• WHAT TO PRODUCE: An exact reproduction of all the entries is the expected answer.
───── GIVEN ENTRIES ─────
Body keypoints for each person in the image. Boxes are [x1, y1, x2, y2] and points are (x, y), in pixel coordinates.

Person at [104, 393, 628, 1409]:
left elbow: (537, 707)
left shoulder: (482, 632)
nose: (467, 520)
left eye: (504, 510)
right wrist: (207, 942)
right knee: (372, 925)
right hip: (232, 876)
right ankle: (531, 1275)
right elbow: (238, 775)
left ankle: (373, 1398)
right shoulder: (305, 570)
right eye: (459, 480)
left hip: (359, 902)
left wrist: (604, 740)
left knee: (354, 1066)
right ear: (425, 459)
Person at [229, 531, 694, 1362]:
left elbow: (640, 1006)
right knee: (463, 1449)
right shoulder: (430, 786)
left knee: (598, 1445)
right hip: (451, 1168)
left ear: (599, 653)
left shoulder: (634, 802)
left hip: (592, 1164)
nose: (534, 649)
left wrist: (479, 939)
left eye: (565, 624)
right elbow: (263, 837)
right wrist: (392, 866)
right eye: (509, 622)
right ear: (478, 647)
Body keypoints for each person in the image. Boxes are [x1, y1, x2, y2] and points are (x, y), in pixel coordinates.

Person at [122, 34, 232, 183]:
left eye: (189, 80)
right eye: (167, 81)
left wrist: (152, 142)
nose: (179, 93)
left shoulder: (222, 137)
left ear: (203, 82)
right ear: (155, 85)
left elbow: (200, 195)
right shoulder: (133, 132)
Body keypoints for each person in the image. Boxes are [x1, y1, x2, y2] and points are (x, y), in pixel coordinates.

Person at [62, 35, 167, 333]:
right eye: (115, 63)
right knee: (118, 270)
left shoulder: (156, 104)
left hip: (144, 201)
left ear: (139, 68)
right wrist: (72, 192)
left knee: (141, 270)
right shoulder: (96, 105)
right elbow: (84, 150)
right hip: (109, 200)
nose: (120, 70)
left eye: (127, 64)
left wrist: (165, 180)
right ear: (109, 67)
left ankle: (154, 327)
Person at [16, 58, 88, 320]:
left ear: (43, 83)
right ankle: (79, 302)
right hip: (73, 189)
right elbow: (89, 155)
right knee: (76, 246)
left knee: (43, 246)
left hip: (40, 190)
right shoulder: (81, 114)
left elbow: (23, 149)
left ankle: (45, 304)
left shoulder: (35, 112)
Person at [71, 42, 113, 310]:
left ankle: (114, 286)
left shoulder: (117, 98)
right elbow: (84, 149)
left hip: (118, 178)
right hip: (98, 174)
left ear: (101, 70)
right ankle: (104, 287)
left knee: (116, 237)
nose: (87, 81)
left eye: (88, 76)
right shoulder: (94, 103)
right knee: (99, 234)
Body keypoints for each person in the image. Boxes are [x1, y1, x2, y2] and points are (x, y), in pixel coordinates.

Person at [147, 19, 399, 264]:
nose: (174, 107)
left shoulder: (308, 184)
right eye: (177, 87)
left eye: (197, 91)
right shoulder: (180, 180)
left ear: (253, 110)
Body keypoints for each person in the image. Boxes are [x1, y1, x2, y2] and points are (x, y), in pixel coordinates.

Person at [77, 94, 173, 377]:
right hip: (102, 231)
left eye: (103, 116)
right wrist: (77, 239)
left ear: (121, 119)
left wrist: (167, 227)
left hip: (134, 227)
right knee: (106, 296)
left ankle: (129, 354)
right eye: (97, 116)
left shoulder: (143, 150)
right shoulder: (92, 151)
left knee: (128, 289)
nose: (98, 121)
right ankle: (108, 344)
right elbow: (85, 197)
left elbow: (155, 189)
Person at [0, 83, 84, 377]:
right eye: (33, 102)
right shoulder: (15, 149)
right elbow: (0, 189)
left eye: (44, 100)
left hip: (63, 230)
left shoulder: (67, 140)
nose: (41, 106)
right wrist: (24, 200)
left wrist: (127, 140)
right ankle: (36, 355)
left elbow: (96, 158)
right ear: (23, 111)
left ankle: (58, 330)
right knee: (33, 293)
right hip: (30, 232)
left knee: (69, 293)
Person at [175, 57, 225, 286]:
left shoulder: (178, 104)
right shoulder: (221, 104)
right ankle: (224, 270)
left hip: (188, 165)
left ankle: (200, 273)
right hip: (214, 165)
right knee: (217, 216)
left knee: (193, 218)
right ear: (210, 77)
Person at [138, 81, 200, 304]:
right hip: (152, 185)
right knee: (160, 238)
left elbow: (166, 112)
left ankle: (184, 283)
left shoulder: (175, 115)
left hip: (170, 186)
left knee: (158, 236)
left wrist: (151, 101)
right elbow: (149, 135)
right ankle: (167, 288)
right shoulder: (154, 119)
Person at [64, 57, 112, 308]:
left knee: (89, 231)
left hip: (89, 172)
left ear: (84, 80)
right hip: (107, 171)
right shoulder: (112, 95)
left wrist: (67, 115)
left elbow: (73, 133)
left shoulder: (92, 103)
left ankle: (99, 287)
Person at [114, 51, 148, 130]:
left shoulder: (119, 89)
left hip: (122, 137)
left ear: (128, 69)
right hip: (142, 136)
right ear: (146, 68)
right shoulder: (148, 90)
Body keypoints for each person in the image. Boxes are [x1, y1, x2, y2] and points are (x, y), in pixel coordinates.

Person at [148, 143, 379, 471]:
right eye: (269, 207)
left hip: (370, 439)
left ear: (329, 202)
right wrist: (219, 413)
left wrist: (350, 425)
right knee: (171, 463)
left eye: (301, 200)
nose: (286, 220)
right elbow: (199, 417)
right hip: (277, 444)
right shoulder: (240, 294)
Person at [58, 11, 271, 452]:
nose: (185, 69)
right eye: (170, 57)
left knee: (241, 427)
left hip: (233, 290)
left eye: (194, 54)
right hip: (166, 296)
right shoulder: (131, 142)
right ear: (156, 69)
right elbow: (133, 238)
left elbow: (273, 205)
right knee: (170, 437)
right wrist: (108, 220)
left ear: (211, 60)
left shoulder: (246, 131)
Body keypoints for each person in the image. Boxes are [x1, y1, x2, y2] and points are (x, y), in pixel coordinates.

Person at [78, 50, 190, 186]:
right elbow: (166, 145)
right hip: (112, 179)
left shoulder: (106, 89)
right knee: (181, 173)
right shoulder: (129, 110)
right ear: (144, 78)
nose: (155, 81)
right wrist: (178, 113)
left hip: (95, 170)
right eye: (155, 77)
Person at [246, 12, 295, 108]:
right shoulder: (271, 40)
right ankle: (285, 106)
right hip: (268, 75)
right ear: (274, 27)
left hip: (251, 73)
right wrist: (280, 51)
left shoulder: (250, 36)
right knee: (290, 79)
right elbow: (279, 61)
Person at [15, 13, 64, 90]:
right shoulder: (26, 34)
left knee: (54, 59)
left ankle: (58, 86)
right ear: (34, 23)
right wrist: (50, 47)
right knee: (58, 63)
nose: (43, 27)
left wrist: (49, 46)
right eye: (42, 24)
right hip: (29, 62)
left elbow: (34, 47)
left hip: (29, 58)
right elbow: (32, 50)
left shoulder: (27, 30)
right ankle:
─────
• EXERCISE RESPONSE:
Body keypoints for each person in the image. Boxes are [x1, y1, x2, y2] and points are (x, y), in pixel coordinates.

Person at [104, 393, 628, 1409]:
left elbow: (537, 707)
left shoulder: (482, 632)
nose: (467, 520)
left eye: (504, 510)
right wrist: (207, 942)
right knee: (372, 925)
right hip: (232, 876)
right ankle: (531, 1275)
right elbow: (238, 775)
left ankle: (373, 1398)
right shoulder: (305, 570)
right eye: (459, 480)
left hip: (359, 902)
left wrist: (604, 740)
left knee: (354, 1066)
right ear: (425, 459)
Person at [229, 531, 694, 1362]:
left elbow: (640, 1006)
right knee: (463, 1449)
right shoulder: (430, 786)
left knee: (598, 1445)
right hip: (451, 1168)
left ear: (599, 653)
left shoulder: (634, 802)
left hip: (592, 1164)
nose: (534, 649)
left wrist: (479, 939)
left eye: (565, 624)
right elbow: (263, 837)
right wrist: (392, 866)
right eye: (509, 622)
right ear: (478, 647)
Body keypoints for each person in the image. Boxes are [x1, y1, x2, y2] and points are (x, y), in pixel coordinates.

Person at [122, 34, 232, 183]:
left eye: (189, 80)
right eye: (167, 81)
left wrist: (152, 142)
nose: (179, 93)
left shoulder: (222, 137)
left ear: (203, 82)
right ear: (155, 85)
left elbow: (200, 195)
right shoulder: (133, 132)
Body keypoints for each person in the image. Boxes are [x1, y1, x2, y2] and points are (x, y), in pixel coordinates.

Person at [62, 35, 167, 333]:
right eye: (115, 63)
right knee: (118, 270)
left shoulder: (156, 104)
left hip: (144, 201)
left ear: (139, 68)
right wrist: (72, 192)
left knee: (141, 270)
right shoulder: (96, 105)
right elbow: (84, 150)
right hip: (109, 200)
nose: (120, 70)
left eye: (127, 64)
left wrist: (165, 180)
right ear: (109, 67)
left ankle: (154, 327)
Person at [16, 58, 88, 320]:
left ear: (43, 83)
right ankle: (79, 302)
right hip: (73, 189)
right elbow: (89, 155)
right knee: (76, 246)
left knee: (43, 246)
left hip: (40, 190)
right shoulder: (81, 114)
left elbow: (23, 149)
left ankle: (45, 304)
left shoulder: (35, 112)
Person at [71, 42, 113, 310]:
left ankle: (114, 286)
left shoulder: (117, 98)
right elbow: (84, 149)
left hip: (118, 178)
right hip: (98, 174)
left ear: (101, 70)
right ankle: (104, 287)
left knee: (116, 237)
nose: (87, 81)
left eye: (88, 76)
right shoulder: (94, 103)
right knee: (99, 234)
Body keypoints for each person in the image. Boxes are [x1, y1, x2, y2] and points are (x, y), in pixel coordinates.

Person at [147, 19, 399, 264]:
nose: (174, 107)
left shoulder: (308, 184)
right eye: (177, 87)
left eye: (197, 91)
right shoulder: (180, 180)
left ear: (253, 110)
Body keypoints for each person in the image. Boxes are [x1, y1, x2, y2] and points are (x, y), in pixel coordinates.

Person at [77, 94, 173, 377]:
right hip: (102, 231)
left eye: (103, 116)
right wrist: (77, 239)
left ear: (121, 119)
left wrist: (167, 227)
left hip: (134, 227)
right knee: (106, 296)
left ankle: (129, 354)
right eye: (97, 116)
left shoulder: (143, 150)
right shoulder: (92, 151)
left knee: (128, 289)
nose: (98, 121)
right ankle: (108, 344)
right elbow: (85, 197)
left elbow: (155, 189)
Person at [0, 83, 84, 377]:
right eye: (33, 102)
right shoulder: (15, 149)
right elbow: (0, 189)
left eye: (44, 100)
left hip: (63, 230)
left shoulder: (67, 140)
nose: (41, 106)
right wrist: (24, 200)
left wrist: (127, 140)
right ankle: (36, 355)
left elbow: (96, 158)
right ear: (23, 111)
left ankle: (58, 330)
right knee: (33, 293)
right hip: (30, 232)
left knee: (69, 293)
Person at [175, 57, 225, 286]:
left shoulder: (178, 104)
right shoulder: (221, 104)
right ankle: (224, 270)
left hip: (188, 165)
left ankle: (200, 273)
right hip: (214, 165)
right knee: (217, 216)
left knee: (193, 218)
right ear: (210, 77)
Person at [138, 81, 200, 304]:
right hip: (152, 185)
right knee: (160, 238)
left elbow: (166, 112)
left ankle: (184, 283)
left shoulder: (175, 115)
left hip: (170, 186)
left knee: (158, 236)
left wrist: (151, 101)
right elbow: (149, 135)
right ankle: (167, 288)
right shoulder: (154, 119)
Person at [64, 57, 112, 308]:
left knee: (89, 231)
left hip: (89, 172)
left ear: (84, 80)
right hip: (107, 171)
right shoulder: (112, 95)
left wrist: (67, 115)
left elbow: (73, 133)
left shoulder: (92, 103)
left ankle: (99, 287)
Person at [114, 51, 148, 130]:
left shoulder: (119, 89)
left hip: (122, 137)
left ear: (128, 69)
right hip: (142, 136)
right ear: (146, 68)
right shoulder: (148, 90)
Body keypoints for each person in the image. Boxes are [x1, y1, x2, y2] and points are (x, y), in pixel coordinates.

Person at [148, 143, 379, 471]:
right eye: (269, 207)
left hip: (370, 439)
left ear: (329, 202)
right wrist: (219, 413)
left wrist: (350, 425)
right knee: (171, 463)
left eye: (301, 200)
nose: (286, 220)
right elbow: (199, 417)
right hip: (277, 444)
right shoulder: (240, 294)
Person at [58, 11, 271, 452]:
nose: (185, 69)
right eye: (170, 57)
left knee: (241, 427)
left hip: (233, 290)
left eye: (194, 54)
right hip: (166, 296)
right shoulder: (131, 142)
right ear: (156, 69)
right elbow: (133, 238)
left elbow: (273, 205)
right knee: (170, 437)
right wrist: (108, 220)
left ear: (211, 60)
left shoulder: (246, 131)
Body keypoints for each person in the image. Boxes are [x1, y1, x2, y2] and points are (x, y), in pixel coordinates.

Person at [78, 50, 190, 186]:
right elbow: (166, 145)
right hip: (112, 179)
left shoulder: (106, 89)
right knee: (181, 173)
right shoulder: (129, 110)
right ear: (144, 78)
nose: (155, 81)
right wrist: (178, 113)
left hip: (95, 170)
right eye: (155, 77)
Person at [246, 12, 295, 108]:
right shoulder: (271, 40)
right ankle: (285, 106)
right hip: (268, 75)
right ear: (274, 27)
left hip: (251, 73)
right wrist: (280, 51)
left shoulder: (250, 36)
right knee: (290, 79)
right elbow: (279, 61)
Person at [15, 13, 64, 90]:
right shoulder: (26, 34)
left knee: (54, 59)
left ankle: (58, 86)
right ear: (34, 23)
right wrist: (50, 47)
right knee: (58, 63)
nose: (43, 27)
left wrist: (49, 46)
right eye: (42, 24)
right hip: (29, 62)
left elbow: (34, 47)
left hip: (29, 58)
right elbow: (32, 50)
left shoulder: (27, 30)
right ankle:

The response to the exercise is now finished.